Question

If a simple pendulum has significant amplitude (up to a factor of 1/e of original) only in the period between $t = 0s$ to $t = \tau s$, then $\tau$ may be called the average life of the pendulum.

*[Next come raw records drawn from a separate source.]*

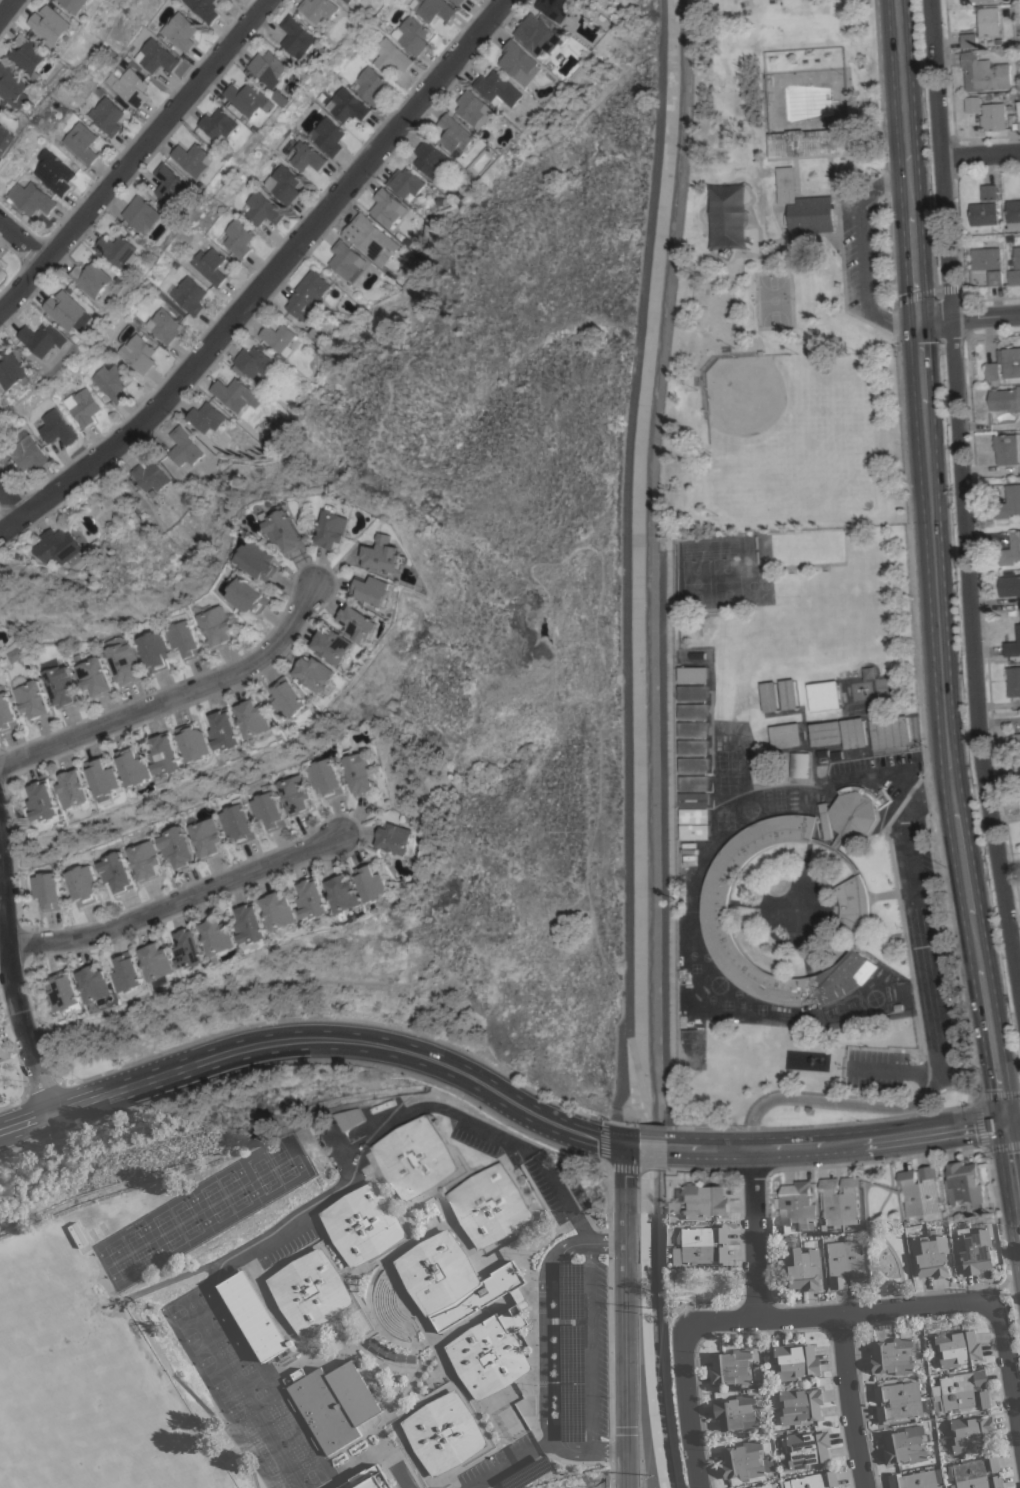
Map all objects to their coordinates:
building: (978, 0)
building: (348, 1)
building: (457, 2)
building: (77, 4)
building: (557, 8)
building: (203, 9)
building: (319, 9)
building: (434, 9)
road: (9, 10)
building: (988, 21)
building: (54, 25)
building: (181, 31)
building: (539, 34)
building: (412, 35)
building: (298, 37)
building: (968, 41)
building: (31, 55)
building: (155, 56)
building: (391, 56)
building: (520, 63)
building: (269, 68)
building: (983, 73)
building: (15, 85)
building: (370, 85)
building: (128, 87)
building: (499, 88)
road: (902, 91)
building: (282, 97)
building: (247, 98)
building: (972, 104)
building: (346, 105)
building: (475, 109)
building: (106, 116)
building: (992, 117)
building: (219, 125)
building: (455, 134)
building: (327, 136)
building: (6, 139)
building: (807, 142)
building: (81, 143)
road: (139, 154)
road: (979, 154)
building: (307, 157)
building: (193, 158)
building: (431, 159)
building: (53, 172)
building: (406, 182)
building: (282, 184)
building: (172, 185)
building: (786, 185)
building: (989, 191)
building: (30, 198)
building: (387, 207)
building: (262, 209)
building: (1013, 210)
building: (143, 214)
building: (984, 214)
building: (810, 217)
road: (23, 238)
building: (238, 238)
building: (368, 238)
building: (120, 249)
road: (862, 253)
building: (1017, 257)
building: (985, 258)
building: (345, 260)
building: (209, 265)
building: (410, 265)
building: (1, 269)
road: (257, 274)
building: (1014, 277)
building: (93, 278)
building: (994, 278)
park: (783, 282)
building: (308, 294)
building: (189, 295)
park: (773, 299)
building: (69, 310)
road: (968, 317)
traffic signals: (917, 320)
building: (163, 326)
building: (320, 333)
building: (277, 336)
building: (44, 339)
building: (137, 353)
building: (1011, 362)
building: (253, 363)
building: (13, 370)
building: (992, 370)
building: (111, 380)
building: (0, 393)
building: (235, 394)
building: (1005, 399)
building: (82, 406)
park: (770, 416)
building: (206, 418)
building: (56, 428)
building: (184, 447)
building: (1005, 448)
building: (27, 452)
building: (151, 475)
road: (20, 492)
building: (1009, 502)
road: (962, 508)
building: (335, 528)
building: (285, 530)
building: (59, 547)
building: (1011, 550)
building: (387, 554)
building: (258, 560)
park: (709, 581)
building: (1010, 586)
building: (375, 590)
building: (247, 595)
building: (359, 622)
building: (218, 625)
building: (185, 636)
building: (1013, 644)
building: (333, 645)
building: (155, 651)
building: (16, 654)
building: (124, 662)
building: (314, 672)
building: (693, 674)
building: (94, 676)
building: (1013, 681)
building: (60, 685)
building: (693, 692)
building: (788, 694)
building: (823, 695)
road: (940, 695)
building: (769, 696)
building: (288, 698)
building: (32, 699)
road: (174, 700)
building: (693, 711)
building: (6, 714)
building: (254, 718)
building: (226, 729)
building: (693, 729)
building: (889, 731)
building: (826, 733)
building: (854, 733)
building: (785, 735)
building: (1015, 741)
building: (195, 743)
building: (693, 747)
building: (166, 755)
building: (135, 765)
building: (694, 765)
building: (800, 765)
building: (760, 768)
building: (1017, 770)
building: (359, 772)
road: (880, 773)
building: (105, 777)
building: (325, 778)
building: (694, 783)
building: (74, 789)
building: (295, 793)
building: (694, 799)
building: (44, 801)
building: (268, 811)
building: (694, 816)
building: (825, 820)
building: (237, 823)
building: (694, 831)
building: (206, 837)
building: (400, 839)
building: (177, 847)
building: (145, 860)
building: (689, 860)
building: (116, 872)
building: (374, 882)
building: (82, 884)
building: (47, 891)
building: (345, 894)
building: (853, 898)
building: (314, 899)
road: (177, 901)
building: (281, 910)
building: (253, 926)
building: (220, 935)
building: (192, 948)
building: (159, 960)
building: (129, 972)
building: (96, 983)
road: (11, 991)
building: (65, 991)
road: (934, 1038)
road: (892, 1069)
road: (498, 1094)
building: (348, 1118)
road: (978, 1120)
road: (1013, 1121)
traffic signals: (1007, 1122)
road: (359, 1146)
traffic signals: (623, 1148)
building: (415, 1158)
building: (963, 1184)
building: (920, 1191)
road: (561, 1196)
building: (841, 1200)
building: (704, 1201)
building: (489, 1205)
building: (797, 1207)
building: (362, 1224)
road: (876, 1228)
road: (755, 1237)
road: (582, 1243)
building: (701, 1245)
building: (974, 1249)
road: (1003, 1250)
road: (765, 1251)
building: (931, 1254)
building: (846, 1264)
building: (802, 1268)
building: (452, 1279)
building: (309, 1291)
road: (843, 1313)
building: (254, 1316)
road: (924, 1317)
road: (625, 1318)
road: (590, 1347)
building: (955, 1347)
building: (392, 1352)
road: (543, 1352)
road: (562, 1352)
building: (489, 1353)
building: (893, 1355)
building: (794, 1361)
road: (1009, 1366)
building: (733, 1367)
building: (961, 1392)
road: (848, 1401)
building: (897, 1401)
building: (334, 1404)
building: (798, 1405)
road: (687, 1406)
building: (737, 1413)
building: (443, 1433)
building: (971, 1433)
road: (548, 1442)
building: (906, 1445)
building: (807, 1449)
road: (591, 1450)
building: (746, 1461)
road: (504, 1468)
building: (977, 1473)
road: (403, 1477)
building: (367, 1479)
building: (814, 1480)
building: (913, 1480)
building: (765, 1486)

When the spherical bob of the pendulum suffers a retardation (due to viscous drag) proportional to its velocity, with 'b' as the constant of proportionality, the averatge life time of the pendulum is (assuming damping is small)

• A. $\frac{0.693}{b}$
• B. $b$
• C. $\frac{1}{b}$
• D. $\frac{2}{b}$

Answer 1

Answer: (D)

$\frac{2}{b}$

Answer 2

$m \frac{d^{2}x}{dt^{2}}=-kx-b \frac{dx}{dt}$ $m \frac{d^{2}x}{dt^{2}}+b \frac{dx}{dt}+kx=0$ here $b$ is demping coefficient This has solution of type $x=e^{\lambda t}$ substituting this $m\lambda^{2}+b\lambda+k=0$ $\lambda=\frac{-b\pm\sqrt{b^{2}-4mk}}{2m}$ on solving for $x$, we get $x=e^{\frac{b}{2m}t} \,a cos \left(\omega_{1}\, t - \alpha\right)$ $\omega_{1}=\sqrt{\omega_{0}^{2}-\lambda^{2}}$ where $\omega_{0}=\sqrt{\frac{k}{m}}$ $\lambda=+\frac{b}{2}$ So, average life $=\frac{2}{b}$